=== Required action ===
In the passage on the World Bank's approach to public-private partnerships, what must happen before a government can terminate a contract with a private partner that has failed to deliver?

** Opening Text block block **

Making matters worse, the World Bank’s current approach creates moral hazard: the less risk the private party in a PPP assumes, the less it has to lose from poor performance. The Bank’s guidance provisions stipulate that even a private-sector partner that has failed to deliver must be compensated in order for a government to terminate the contract. As a result, some private-sector contractors may not assume that they have to perform well; instead, they may constantly weigh the costs and benefits of doing mediocre or poor-quality work.
The current approach is also an open invitation for private parties to squeeze governments even further, by renegotiating active contracts. Faced with absorbing the full costs of a failed project or paying more to ensure that it succeeds, a government has little choice but to accede to a private-sector partner’s demands.
This is not a far-fetched risk. The World Bank and others have understood for years that private companies frequently initiate contract renegotiations in PPP infrastructure projects. And this is even more likely to happen when contracts are awarded in a context of imperfect competition, which creates opportunities for private companies to set unrealistic contract terms.
No doubt, the World Bank has good intentions. But pushing all of the risk onto governments is not the way to attract investment in developing countries. The Bank urgently needs to reverse course. That means promoting balanced risk allocations and ensuring that all infrastructure projects are assessed as if they were on-book. Guidance that is blind to its own consequences is not helpful. And when it is offered to developing countries that already have unsustainable sovereign debts, it is downright dangerous.

** Closing Text block block **
** Opening The data block **

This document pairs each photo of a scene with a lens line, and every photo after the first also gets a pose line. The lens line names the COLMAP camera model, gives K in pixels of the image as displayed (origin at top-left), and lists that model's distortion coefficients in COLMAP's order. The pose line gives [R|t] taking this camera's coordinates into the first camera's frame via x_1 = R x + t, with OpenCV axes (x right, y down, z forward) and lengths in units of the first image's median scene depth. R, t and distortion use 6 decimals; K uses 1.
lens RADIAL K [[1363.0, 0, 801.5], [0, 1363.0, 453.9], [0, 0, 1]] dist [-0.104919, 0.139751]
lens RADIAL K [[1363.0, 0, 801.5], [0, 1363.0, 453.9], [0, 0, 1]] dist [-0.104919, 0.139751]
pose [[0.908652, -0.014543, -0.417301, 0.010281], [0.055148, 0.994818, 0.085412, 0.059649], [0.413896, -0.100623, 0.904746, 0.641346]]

** Closing The data block **
** Opening The data block **

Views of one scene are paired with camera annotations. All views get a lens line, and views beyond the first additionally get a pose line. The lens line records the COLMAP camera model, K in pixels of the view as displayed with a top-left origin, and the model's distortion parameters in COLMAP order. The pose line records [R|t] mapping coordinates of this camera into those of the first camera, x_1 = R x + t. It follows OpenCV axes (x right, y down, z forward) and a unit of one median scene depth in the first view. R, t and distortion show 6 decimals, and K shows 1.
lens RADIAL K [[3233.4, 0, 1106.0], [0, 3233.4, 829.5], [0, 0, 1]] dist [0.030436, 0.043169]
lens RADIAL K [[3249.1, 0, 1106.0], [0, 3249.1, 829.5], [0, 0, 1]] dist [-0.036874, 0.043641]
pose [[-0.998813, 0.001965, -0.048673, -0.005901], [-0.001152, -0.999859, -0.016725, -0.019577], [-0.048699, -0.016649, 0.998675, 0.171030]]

** Closing The data block **
** Opening The data block **

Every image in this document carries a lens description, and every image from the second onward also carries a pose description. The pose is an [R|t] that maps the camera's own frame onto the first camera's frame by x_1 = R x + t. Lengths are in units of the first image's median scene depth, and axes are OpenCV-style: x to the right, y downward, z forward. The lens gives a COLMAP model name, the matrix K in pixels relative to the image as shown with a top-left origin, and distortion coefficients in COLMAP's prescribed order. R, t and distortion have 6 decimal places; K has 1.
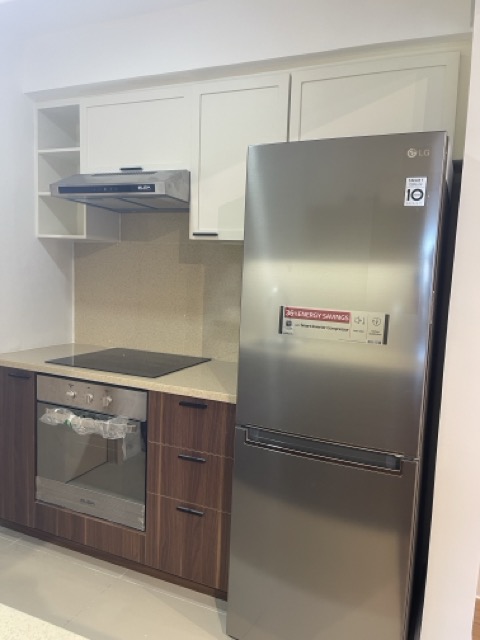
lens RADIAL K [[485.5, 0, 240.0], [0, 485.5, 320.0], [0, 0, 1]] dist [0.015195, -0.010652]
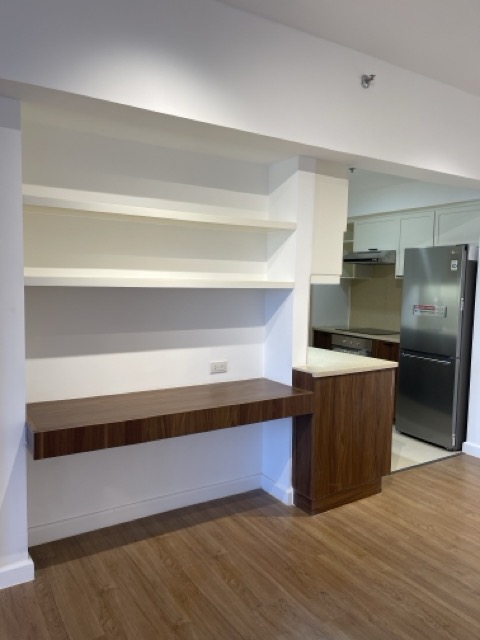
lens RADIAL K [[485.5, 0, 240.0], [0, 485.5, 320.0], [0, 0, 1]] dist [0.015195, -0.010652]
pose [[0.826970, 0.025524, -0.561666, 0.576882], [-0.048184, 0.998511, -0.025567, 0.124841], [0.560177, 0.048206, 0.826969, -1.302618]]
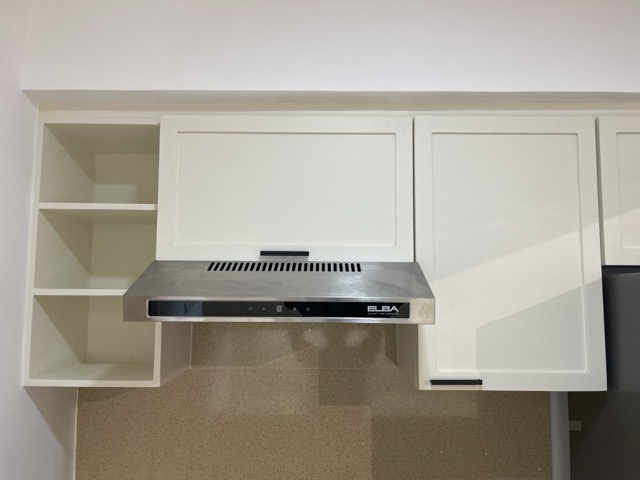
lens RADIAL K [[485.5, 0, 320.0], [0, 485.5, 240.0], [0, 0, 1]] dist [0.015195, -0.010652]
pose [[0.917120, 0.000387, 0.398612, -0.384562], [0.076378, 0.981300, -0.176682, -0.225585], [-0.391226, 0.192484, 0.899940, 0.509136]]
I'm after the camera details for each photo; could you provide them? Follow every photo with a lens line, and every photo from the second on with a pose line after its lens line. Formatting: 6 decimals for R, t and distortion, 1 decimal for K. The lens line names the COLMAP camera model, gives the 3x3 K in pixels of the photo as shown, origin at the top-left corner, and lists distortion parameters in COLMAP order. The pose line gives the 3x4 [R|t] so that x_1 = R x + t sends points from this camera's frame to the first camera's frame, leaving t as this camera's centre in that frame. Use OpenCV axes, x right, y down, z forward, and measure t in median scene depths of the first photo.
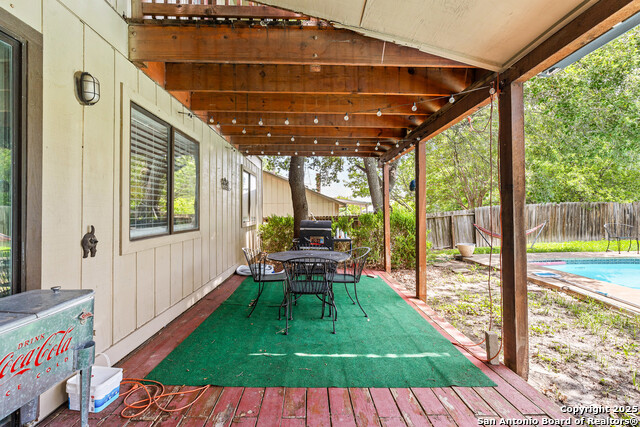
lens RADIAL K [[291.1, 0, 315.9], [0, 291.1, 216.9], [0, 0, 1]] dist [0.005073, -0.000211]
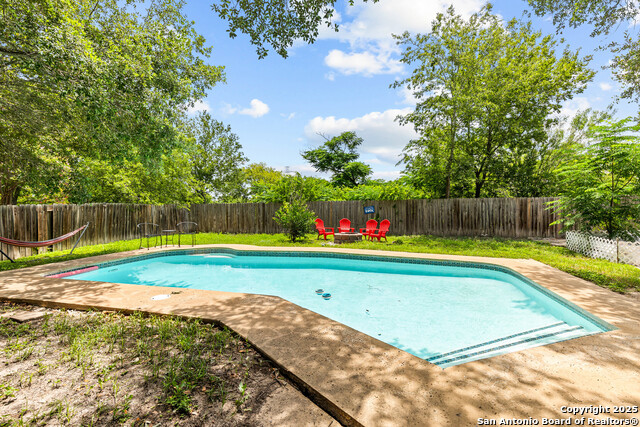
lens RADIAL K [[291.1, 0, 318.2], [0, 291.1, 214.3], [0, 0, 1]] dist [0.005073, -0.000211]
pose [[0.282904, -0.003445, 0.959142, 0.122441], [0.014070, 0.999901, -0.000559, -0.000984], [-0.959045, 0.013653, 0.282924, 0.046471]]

** Closing The data block **

=== Answer for the task ===
The private partner must be compensated.